Our love thrives on positivity, and possibilities, and goodness. We have had more than our fair share of bad situations, some of which were unavoidable, some of which we were unexpectedly dragged into, and we really just want to live in our little beach house, write all night, laugh all day, and focus on everything that is good. We need someone who is positive, positive, positive. Not a bullshitter who sugar coats everything. Or someone who is constantly happy because they have no idea what grown up life actually is. Just someone prepared to see the good in everything, even when we can’t. Someone who is prepared to have bad days, and still believe that everything is going to work out.

Maturity. Do you know how underrated this is? Sometimes life is tough. Fact! Unavoidable fact. Things we don’t want to talk about are going to come up, things we don’t want to deal with will possibly haunt our calm waters, and sometimes my cramps caused by ovaries that are trying to kill me are going to turn me into the most miserable bag of bitches you have ever met. You have to deal with it. Stick around for the conversations we’d both rather not have, be honest and real without being hurtful, and sometimes maybe heat me up a wheatbag. I can do this myself, and I’ll possibly mock you with fake whipping sounds if you ever actually do this, but every now and then I’ll humour you and smile.

Be intelligent.
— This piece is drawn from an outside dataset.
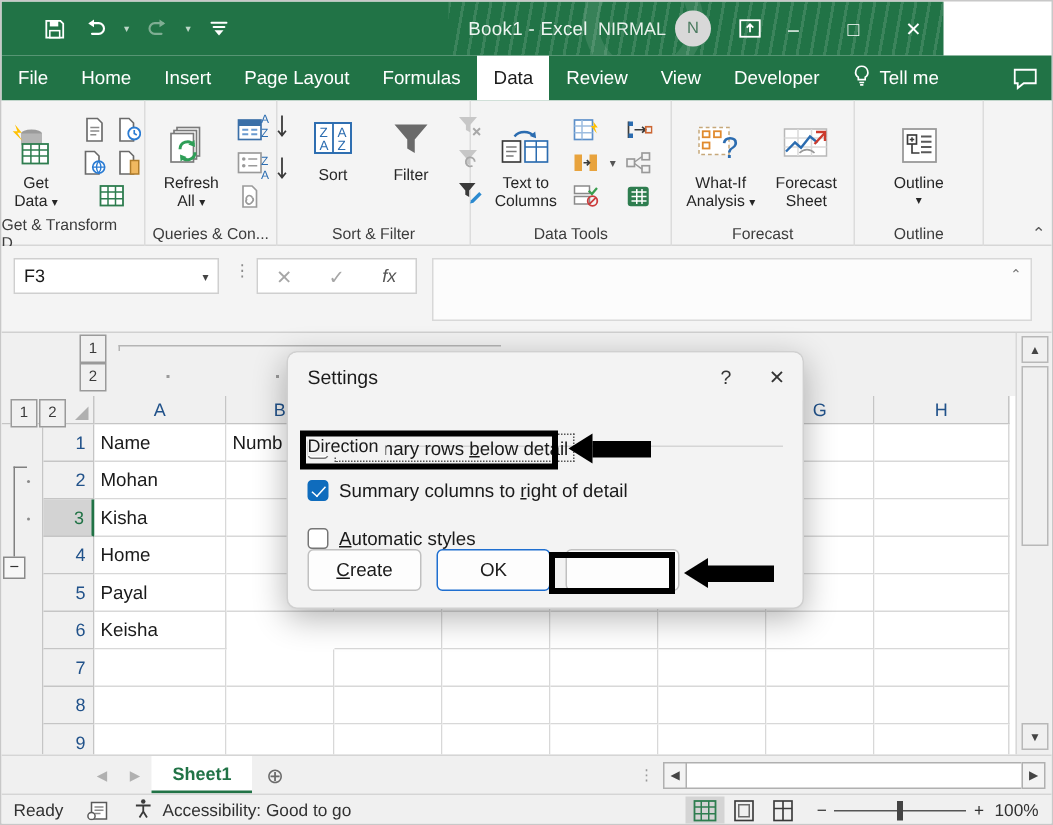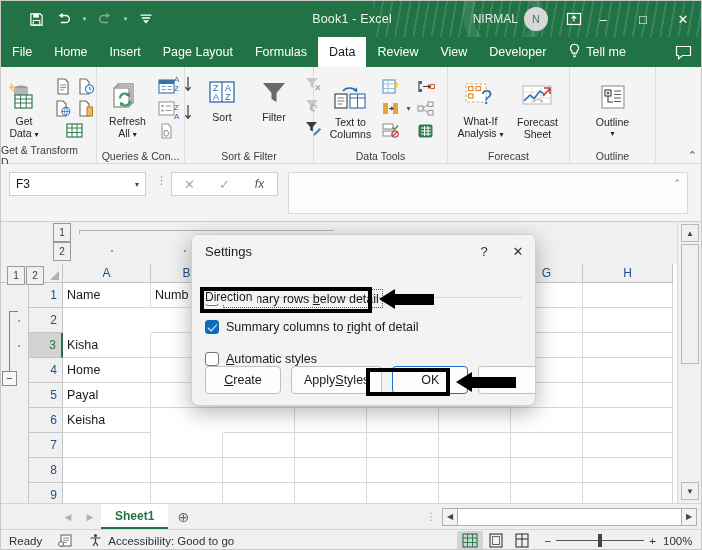"Book1 - Excel" .titlebar { width: 702px -> 628px }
Not NASA level intelligence. Especially not politics level intelligence. But know SOMETHING. Something that you can teach us about. Something that you can talk to other grown ups about while we’re in the McDonalds playground surrounded by screeching children and the sound of greasy fries hitting the walls. Know about things. Travel, our country, the attack on Pearl Harbour. Have something more to talk about that people or things. Be interested in the things we know too. Like endless LOTR trivia, childcare subsidies, and how many times I need to include my SEO phrase into each page of web content.

Enjoy rugby. Play it. Watch it. Please don’t wear a rugby jersey as clothes unless you are actually in the team though. But I need to know that at 5mins to kick off you’ll be right there next to Emmy & me with a cold one in hand and a bad attitude towards Justin Marshall’s commentary.

Someone with an amazing relationship with their mumma? (Insert love heart eyes emoji here). I’m a mum. I have a child. In 20 or 30 or 50yrs I want Emmy and I to still have an incredible bond, built on decades of love, trust, and good honest friendship. Anyone that has managed to do that with his mum? Tiiiiiiiick. You win the whole internet. All of the things. Party trumpets and confetti. You’re the winner. This shows respect, a caring nature, and the maturity to still love the woman who flicked your hand away from your nose countless times and scolded you for eating boogers. I’m talking about me and Em. I hope you don’t eat boogers. She definitely does, we’re working on it.

Lastly?

Be ready to be really cared for. We’ve got this bit covered.